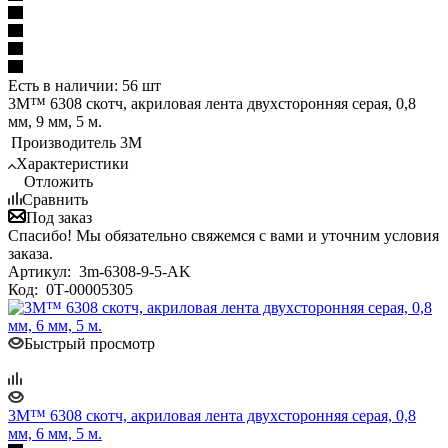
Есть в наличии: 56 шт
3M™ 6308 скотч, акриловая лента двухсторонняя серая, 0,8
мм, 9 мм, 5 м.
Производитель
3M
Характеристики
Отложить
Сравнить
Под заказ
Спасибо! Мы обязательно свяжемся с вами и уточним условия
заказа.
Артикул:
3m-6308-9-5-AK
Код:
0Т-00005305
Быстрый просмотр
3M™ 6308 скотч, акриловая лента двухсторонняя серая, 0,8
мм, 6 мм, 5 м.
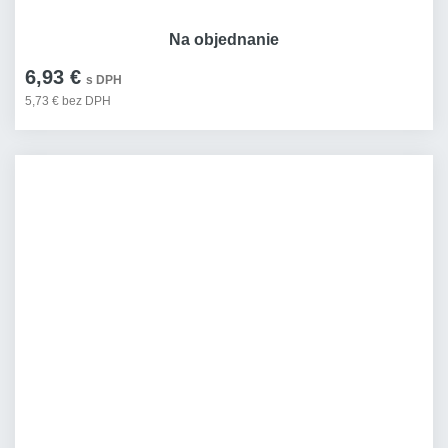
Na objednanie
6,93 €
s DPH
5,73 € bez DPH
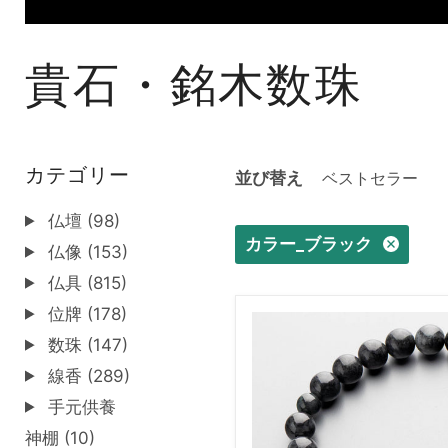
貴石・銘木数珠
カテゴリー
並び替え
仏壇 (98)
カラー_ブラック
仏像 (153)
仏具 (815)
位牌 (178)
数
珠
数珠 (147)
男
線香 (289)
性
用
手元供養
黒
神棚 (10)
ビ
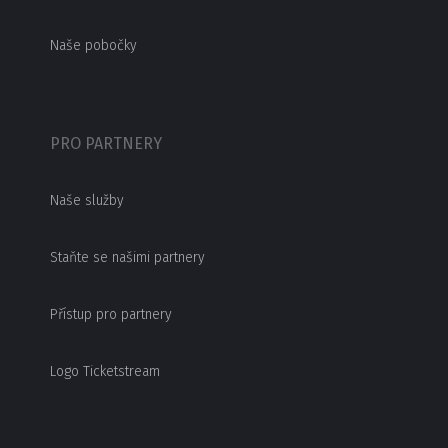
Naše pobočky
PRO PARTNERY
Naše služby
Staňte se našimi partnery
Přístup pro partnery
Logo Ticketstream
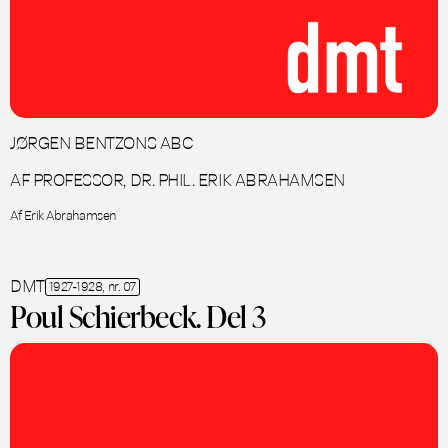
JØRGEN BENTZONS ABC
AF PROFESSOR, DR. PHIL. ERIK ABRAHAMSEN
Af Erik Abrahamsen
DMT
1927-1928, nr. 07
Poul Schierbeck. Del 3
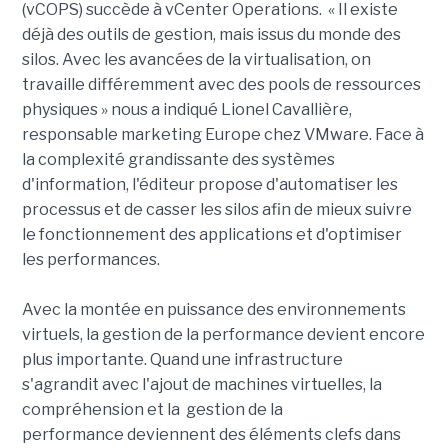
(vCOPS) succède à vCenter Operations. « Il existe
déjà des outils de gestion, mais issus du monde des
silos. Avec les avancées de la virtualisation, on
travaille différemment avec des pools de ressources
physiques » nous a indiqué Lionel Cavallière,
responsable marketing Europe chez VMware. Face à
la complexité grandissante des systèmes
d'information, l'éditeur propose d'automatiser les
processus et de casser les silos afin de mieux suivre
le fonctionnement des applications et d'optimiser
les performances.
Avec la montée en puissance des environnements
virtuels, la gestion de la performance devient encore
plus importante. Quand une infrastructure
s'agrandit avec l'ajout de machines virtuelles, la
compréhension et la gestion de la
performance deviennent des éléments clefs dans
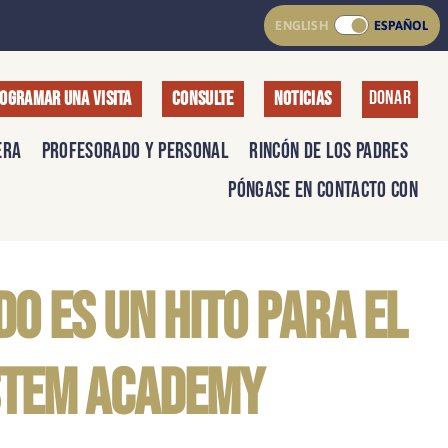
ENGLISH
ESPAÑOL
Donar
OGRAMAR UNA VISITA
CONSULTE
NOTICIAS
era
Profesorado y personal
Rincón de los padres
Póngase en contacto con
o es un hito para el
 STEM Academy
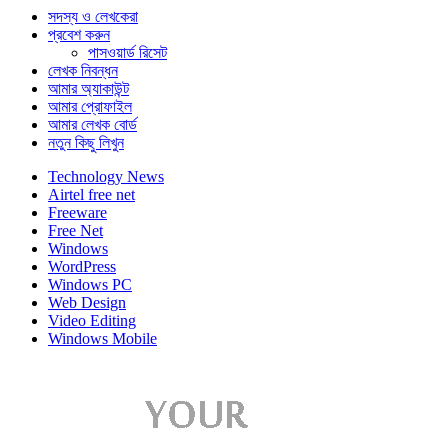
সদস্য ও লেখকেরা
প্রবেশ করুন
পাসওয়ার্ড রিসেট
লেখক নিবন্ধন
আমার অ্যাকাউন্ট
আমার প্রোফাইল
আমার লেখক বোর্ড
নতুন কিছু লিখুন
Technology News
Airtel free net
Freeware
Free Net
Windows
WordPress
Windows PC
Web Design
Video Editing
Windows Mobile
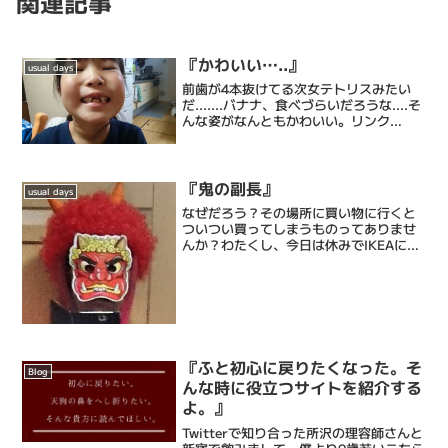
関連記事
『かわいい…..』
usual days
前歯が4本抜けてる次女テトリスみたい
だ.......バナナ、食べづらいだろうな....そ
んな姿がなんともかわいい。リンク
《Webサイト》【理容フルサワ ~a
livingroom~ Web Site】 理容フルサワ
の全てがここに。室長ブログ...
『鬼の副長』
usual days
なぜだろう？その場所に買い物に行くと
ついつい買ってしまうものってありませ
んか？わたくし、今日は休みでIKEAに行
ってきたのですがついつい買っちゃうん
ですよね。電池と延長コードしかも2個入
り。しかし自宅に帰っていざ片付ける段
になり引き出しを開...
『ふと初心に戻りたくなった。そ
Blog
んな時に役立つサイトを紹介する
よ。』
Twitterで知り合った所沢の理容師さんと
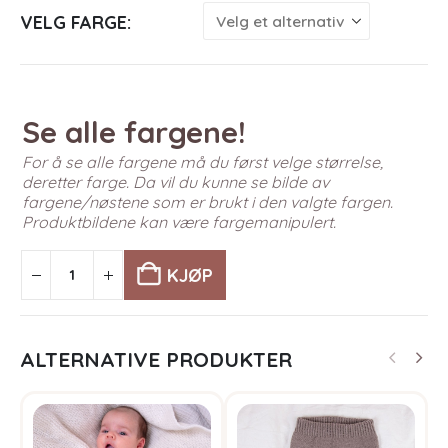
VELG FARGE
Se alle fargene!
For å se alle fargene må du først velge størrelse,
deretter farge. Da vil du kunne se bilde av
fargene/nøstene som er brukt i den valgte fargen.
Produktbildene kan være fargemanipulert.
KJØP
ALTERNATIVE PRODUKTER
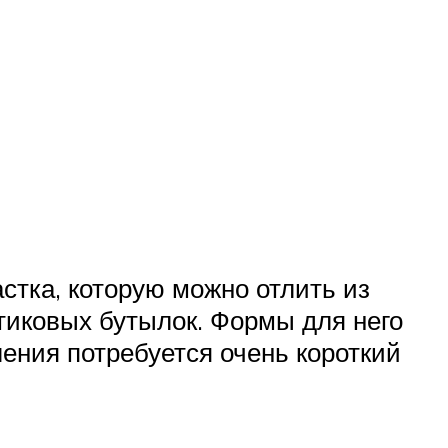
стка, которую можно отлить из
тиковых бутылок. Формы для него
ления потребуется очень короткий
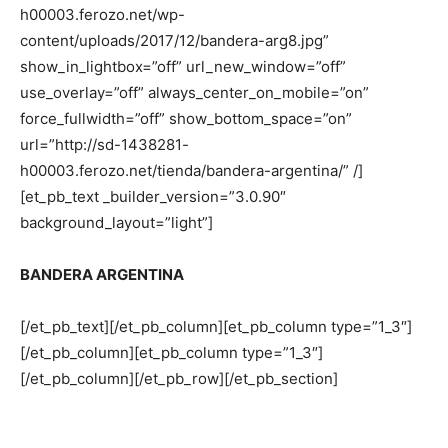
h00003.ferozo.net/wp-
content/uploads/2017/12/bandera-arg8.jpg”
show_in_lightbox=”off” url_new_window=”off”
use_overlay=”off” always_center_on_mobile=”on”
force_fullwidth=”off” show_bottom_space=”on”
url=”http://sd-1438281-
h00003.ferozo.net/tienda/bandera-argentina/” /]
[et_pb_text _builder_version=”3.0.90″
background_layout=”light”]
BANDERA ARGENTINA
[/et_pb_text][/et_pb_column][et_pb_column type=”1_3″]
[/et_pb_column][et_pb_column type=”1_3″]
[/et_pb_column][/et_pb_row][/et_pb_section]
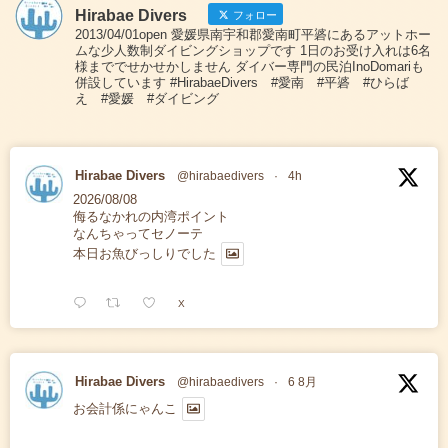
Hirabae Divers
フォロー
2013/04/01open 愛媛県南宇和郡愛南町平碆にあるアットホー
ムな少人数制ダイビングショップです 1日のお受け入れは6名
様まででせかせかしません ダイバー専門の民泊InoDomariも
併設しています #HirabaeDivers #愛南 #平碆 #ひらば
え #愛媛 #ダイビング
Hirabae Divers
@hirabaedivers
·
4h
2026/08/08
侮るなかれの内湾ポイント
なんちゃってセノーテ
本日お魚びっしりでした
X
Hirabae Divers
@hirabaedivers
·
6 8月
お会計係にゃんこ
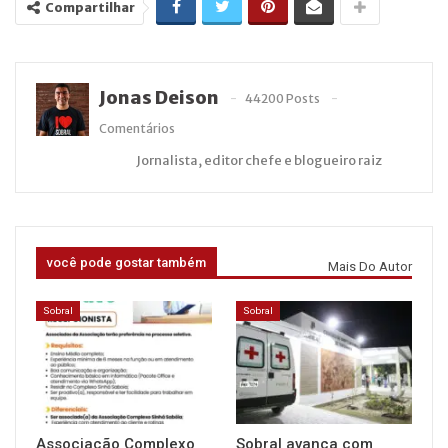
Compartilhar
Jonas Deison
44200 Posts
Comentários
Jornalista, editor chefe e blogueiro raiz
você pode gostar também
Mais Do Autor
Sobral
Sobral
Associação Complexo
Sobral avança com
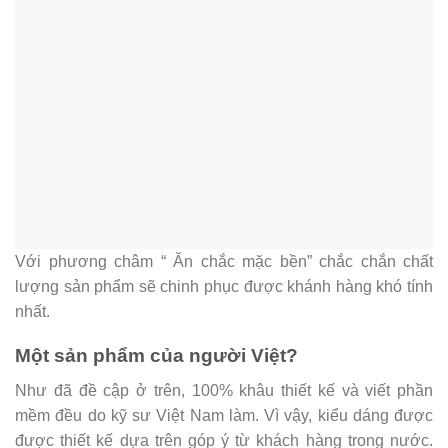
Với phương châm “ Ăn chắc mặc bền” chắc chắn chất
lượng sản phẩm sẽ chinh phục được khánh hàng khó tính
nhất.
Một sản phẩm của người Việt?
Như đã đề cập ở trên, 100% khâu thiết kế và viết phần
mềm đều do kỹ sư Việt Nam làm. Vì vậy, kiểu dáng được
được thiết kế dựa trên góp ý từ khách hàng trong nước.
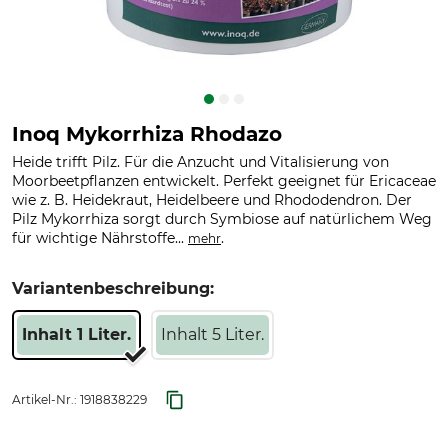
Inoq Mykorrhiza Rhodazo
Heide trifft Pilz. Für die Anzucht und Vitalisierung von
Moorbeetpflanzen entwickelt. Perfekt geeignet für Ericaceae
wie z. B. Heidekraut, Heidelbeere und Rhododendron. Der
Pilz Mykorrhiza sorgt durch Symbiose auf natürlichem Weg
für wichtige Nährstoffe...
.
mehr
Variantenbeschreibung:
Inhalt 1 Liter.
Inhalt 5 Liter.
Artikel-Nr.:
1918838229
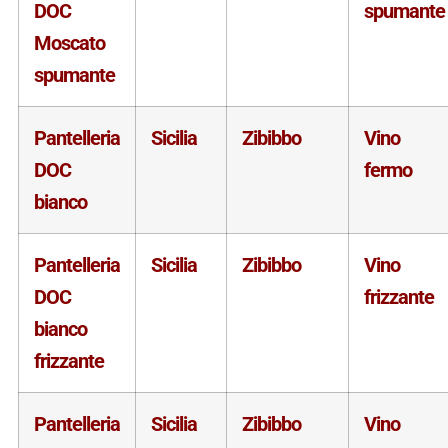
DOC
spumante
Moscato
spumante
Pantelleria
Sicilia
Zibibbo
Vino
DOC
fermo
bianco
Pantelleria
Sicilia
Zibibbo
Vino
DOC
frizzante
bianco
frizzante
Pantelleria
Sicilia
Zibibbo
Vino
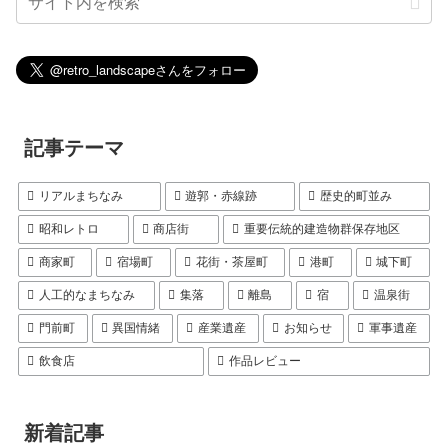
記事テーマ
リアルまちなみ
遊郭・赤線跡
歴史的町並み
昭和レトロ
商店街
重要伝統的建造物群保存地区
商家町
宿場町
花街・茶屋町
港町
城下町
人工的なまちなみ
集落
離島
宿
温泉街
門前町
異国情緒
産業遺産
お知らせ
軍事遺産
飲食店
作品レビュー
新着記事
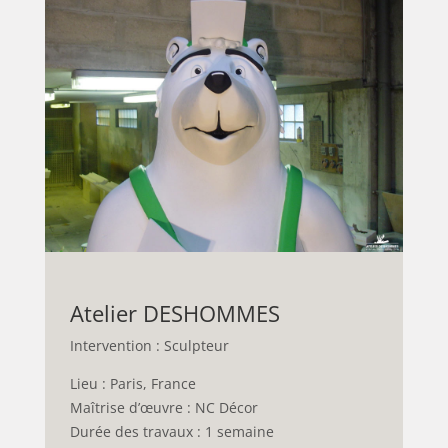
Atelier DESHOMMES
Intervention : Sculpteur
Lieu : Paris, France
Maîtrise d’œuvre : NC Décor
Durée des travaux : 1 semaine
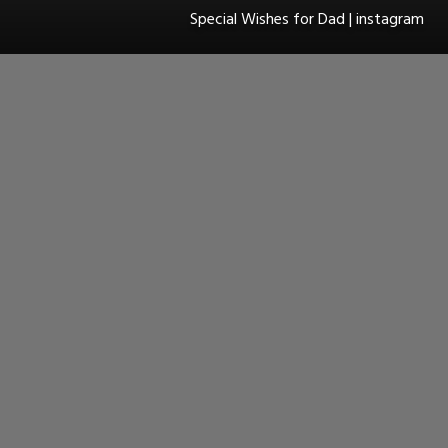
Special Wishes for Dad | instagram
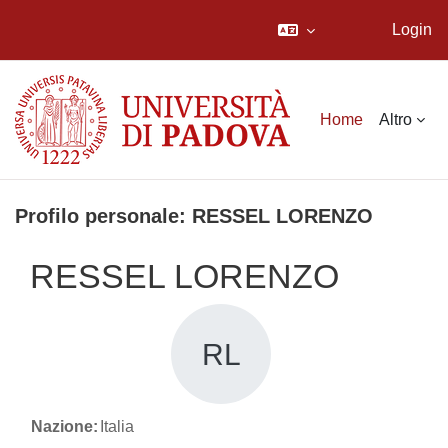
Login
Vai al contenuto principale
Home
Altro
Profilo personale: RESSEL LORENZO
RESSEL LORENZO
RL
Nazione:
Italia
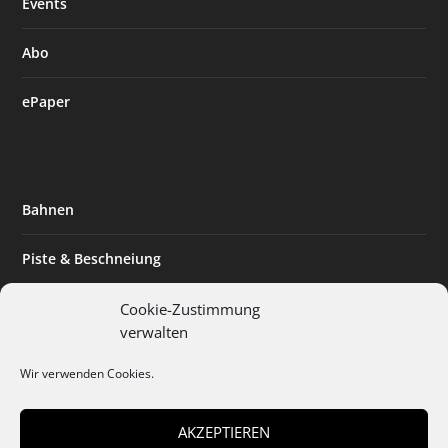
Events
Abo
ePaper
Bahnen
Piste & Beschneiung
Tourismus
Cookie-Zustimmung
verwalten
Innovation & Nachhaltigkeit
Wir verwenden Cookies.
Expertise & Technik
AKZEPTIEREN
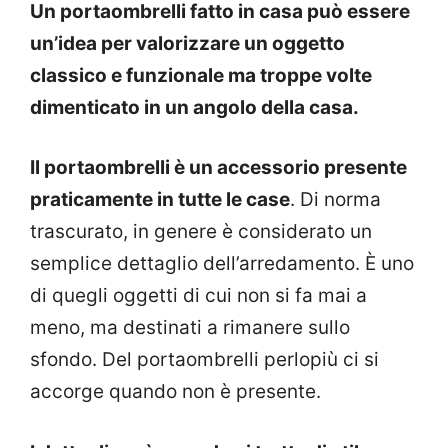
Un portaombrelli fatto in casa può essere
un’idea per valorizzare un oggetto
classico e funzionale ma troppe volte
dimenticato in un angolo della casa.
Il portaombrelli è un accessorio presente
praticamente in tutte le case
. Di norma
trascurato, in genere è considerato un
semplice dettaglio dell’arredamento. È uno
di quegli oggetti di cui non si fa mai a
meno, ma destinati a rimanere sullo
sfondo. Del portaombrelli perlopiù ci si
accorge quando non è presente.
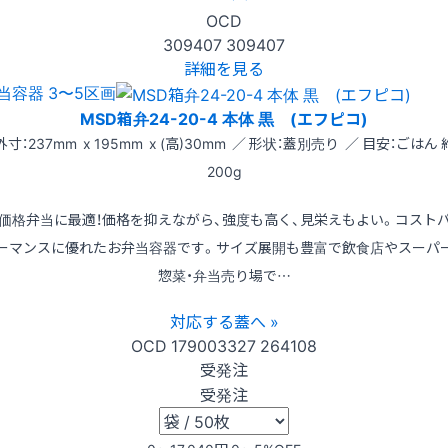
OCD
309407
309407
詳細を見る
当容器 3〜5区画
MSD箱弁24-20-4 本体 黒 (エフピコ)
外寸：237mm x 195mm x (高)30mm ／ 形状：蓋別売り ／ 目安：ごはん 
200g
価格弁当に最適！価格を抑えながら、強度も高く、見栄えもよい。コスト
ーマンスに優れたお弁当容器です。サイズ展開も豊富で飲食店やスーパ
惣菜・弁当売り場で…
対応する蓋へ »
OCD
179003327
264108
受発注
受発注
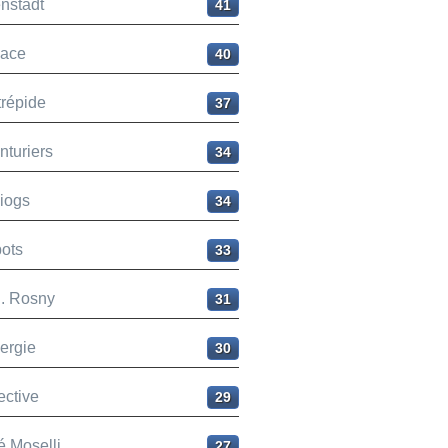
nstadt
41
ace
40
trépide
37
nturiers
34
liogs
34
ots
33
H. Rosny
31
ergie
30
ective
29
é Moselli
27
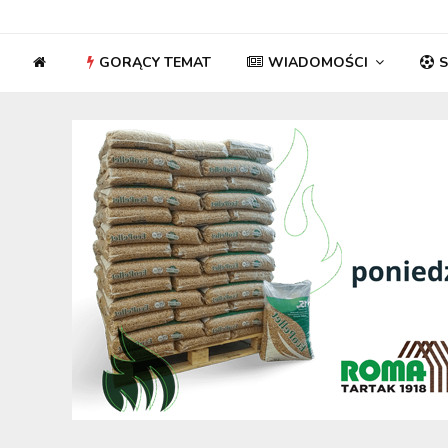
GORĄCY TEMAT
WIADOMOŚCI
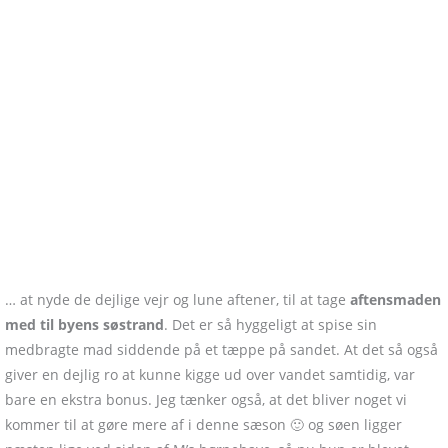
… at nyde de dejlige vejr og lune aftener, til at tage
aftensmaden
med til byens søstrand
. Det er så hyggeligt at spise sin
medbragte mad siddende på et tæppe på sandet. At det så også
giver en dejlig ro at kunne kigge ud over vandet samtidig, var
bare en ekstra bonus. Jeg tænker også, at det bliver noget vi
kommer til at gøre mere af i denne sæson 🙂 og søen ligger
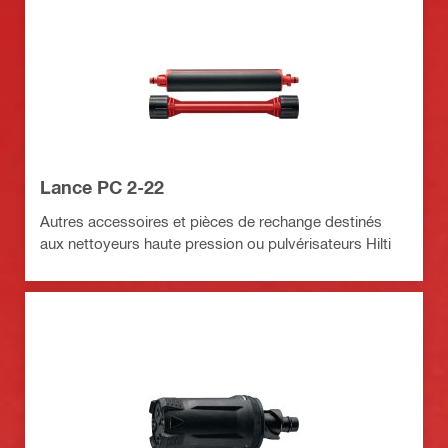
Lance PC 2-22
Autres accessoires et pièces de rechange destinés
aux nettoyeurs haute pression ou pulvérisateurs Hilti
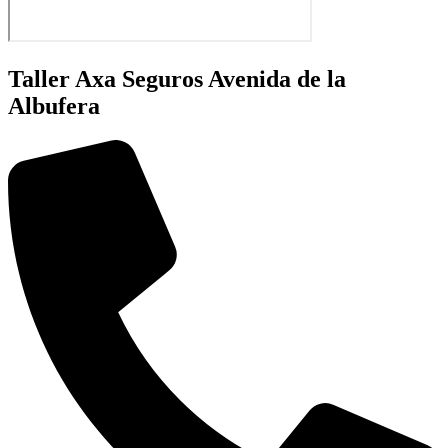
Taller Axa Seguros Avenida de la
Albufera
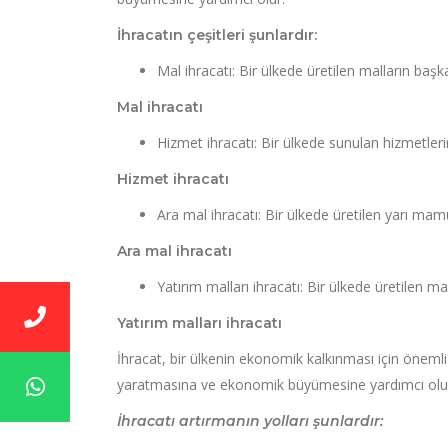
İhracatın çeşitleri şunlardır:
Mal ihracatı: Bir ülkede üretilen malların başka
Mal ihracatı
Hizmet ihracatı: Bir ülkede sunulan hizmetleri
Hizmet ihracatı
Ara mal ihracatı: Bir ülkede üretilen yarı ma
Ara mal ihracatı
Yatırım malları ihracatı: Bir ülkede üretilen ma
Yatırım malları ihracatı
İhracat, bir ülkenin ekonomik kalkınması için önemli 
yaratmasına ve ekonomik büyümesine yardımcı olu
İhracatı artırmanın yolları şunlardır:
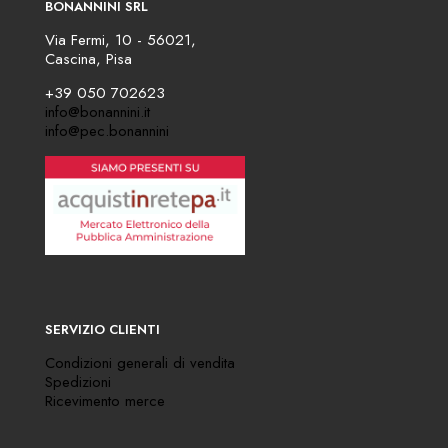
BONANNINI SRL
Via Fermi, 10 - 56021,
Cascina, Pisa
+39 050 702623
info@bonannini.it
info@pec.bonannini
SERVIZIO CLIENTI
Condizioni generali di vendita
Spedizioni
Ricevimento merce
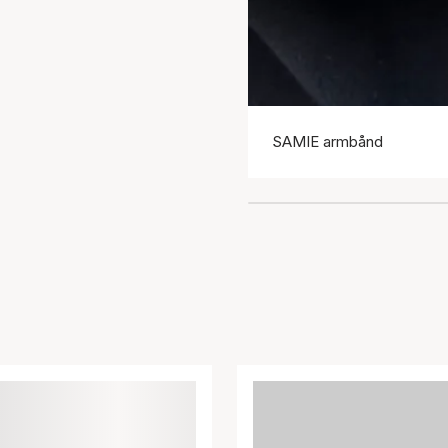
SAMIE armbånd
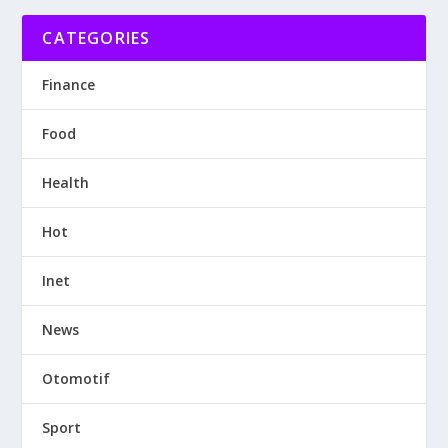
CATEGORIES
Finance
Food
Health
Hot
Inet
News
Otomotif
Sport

━━━━━━━━━━━━━━━━━━━━

-- Task instructions --
How many lines in the data above contain the string "ihracatı", with case counting? Reply with the number alone.

-- Solution to this problem --
8